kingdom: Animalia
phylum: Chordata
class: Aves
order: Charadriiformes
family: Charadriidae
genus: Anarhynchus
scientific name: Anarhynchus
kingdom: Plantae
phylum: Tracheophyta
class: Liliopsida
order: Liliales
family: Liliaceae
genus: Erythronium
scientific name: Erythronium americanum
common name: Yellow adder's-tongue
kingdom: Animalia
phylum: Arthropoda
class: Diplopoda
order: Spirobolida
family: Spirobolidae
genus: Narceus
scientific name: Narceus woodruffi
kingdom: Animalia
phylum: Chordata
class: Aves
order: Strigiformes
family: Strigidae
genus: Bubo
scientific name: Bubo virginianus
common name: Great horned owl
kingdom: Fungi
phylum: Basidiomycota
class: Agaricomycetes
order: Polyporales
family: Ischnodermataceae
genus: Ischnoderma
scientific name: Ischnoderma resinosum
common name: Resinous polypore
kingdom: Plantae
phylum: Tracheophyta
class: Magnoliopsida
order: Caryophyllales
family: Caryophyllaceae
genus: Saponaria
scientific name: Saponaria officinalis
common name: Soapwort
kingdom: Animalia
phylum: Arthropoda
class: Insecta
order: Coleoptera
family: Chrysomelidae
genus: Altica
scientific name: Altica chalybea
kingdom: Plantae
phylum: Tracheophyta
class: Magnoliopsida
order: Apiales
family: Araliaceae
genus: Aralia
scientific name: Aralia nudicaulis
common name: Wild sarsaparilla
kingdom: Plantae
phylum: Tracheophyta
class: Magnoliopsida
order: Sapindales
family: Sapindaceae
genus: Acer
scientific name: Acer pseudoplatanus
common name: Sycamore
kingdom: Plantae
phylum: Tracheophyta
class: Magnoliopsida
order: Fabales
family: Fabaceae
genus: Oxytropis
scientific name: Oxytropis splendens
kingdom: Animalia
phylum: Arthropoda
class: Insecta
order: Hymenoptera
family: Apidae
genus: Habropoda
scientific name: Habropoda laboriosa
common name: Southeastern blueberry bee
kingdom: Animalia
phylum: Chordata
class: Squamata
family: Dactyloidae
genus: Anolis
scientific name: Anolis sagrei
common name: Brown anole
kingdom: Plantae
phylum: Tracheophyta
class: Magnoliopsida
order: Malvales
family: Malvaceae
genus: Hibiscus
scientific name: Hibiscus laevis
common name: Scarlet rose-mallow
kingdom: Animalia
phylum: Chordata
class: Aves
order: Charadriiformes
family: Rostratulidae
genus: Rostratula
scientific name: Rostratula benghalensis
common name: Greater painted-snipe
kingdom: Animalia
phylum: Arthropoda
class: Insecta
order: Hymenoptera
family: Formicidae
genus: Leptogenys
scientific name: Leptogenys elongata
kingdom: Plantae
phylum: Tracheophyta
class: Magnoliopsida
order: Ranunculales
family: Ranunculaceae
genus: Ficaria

_Objective_.
Copy all of the lines above without changing anything.

_Completed task_.
kingdom: Animalia
phylum: Chordata
class: Aves
order: Charadriiformes
family: Charadriidae
genus: Anarhynchus
scientific name: Anarhynchus
kingdom: Plantae
phylum: Tracheophyta
class: Liliopsida
order: Liliales
family: Liliaceae
genus: Erythronium
scientific name: Erythronium americanum
common name: Yellow adder's-tongue
kingdom: Animalia
phylum: Arthropoda
class: Diplopoda
order: Spirobolida
family: Spirobolidae
genus: Narceus
scientific name: Narceus woodruffi
kingdom: Animalia
phylum: Chordata
class: Aves
order: Strigiformes
family: Strigidae
genus: Bubo
scientific name: Bubo virginianus
common name: Great horned owl
kingdom: Fungi
phylum: Basidiomycota
class: Agaricomycetes
order: Polyporales
family: Ischnodermataceae
genus: Ischnoderma
scientific name: Ischnoderma resinosum
common name: Resinous polypore
kingdom: Plantae
phylum: Tracheophyta
class: Magnoliopsida
order: Caryophyllales
family: Caryophyllaceae
genus: Saponaria
scientific name: Saponaria officinalis
common name: Soapwort
kingdom: Animalia
phylum: Arthropoda
class: Insecta
order: Coleoptera
family: Chrysomelidae
genus: Altica
scientific name: Altica chalybea
kingdom: Plantae
phylum: Tracheophyta
class: Magnoliopsida
order: Apiales
family: Araliaceae
genus: Aralia
scientific name: Aralia nudicaulis
common name: Wild sarsaparilla
kingdom: Plantae
phylum: Tracheophyta
class: Magnoliopsida
order: Sapindales
family: Sapindaceae
genus: Acer
scientific name: Acer pseudoplatanus
common name: Sycamore
kingdom: Plantae
phylum: Tracheophyta
class: Magnoliopsida
order: Fabales
family: Fabaceae
genus: Oxytropis
scientific name: Oxytropis splendens
kingdom: Animalia
phylum: Arthropoda
class: Insecta
order: Hymenoptera
family: Apidae
genus: Habropoda
scientific name: Habropoda laboriosa
common name: Southeastern blueberry bee
kingdom: Animalia
phylum: Chordata
class: Squamata
family: Dactyloidae
genus: Anolis
scientific name: Anolis sagrei
common name: Brown anole
kingdom: Plantae
phylum: Tracheophyta
class: Magnoliopsida
order: Malvales
family: Malvaceae
genus: Hibiscus
scientific name: Hibiscus laevis
common name: Scarlet rose-mallow
kingdom: Animalia
phylum: Chordata
class: Aves
order: Charadriiformes
family: Rostratulidae
genus: Rostratula
scientific name: Rostratula benghalensis
common name: Greater painted-snipe
kingdom: Animalia
phylum: Arthropoda
class: Insecta
order: Hymenoptera
family: Formicidae
genus: Leptogenys
scientific name: Leptogenys elongata
kingdom: Plantae
phylum: Tracheophyta
class: Magnoliopsida
order: Ranunculales
family: Ranunculaceae
genus: Ficaria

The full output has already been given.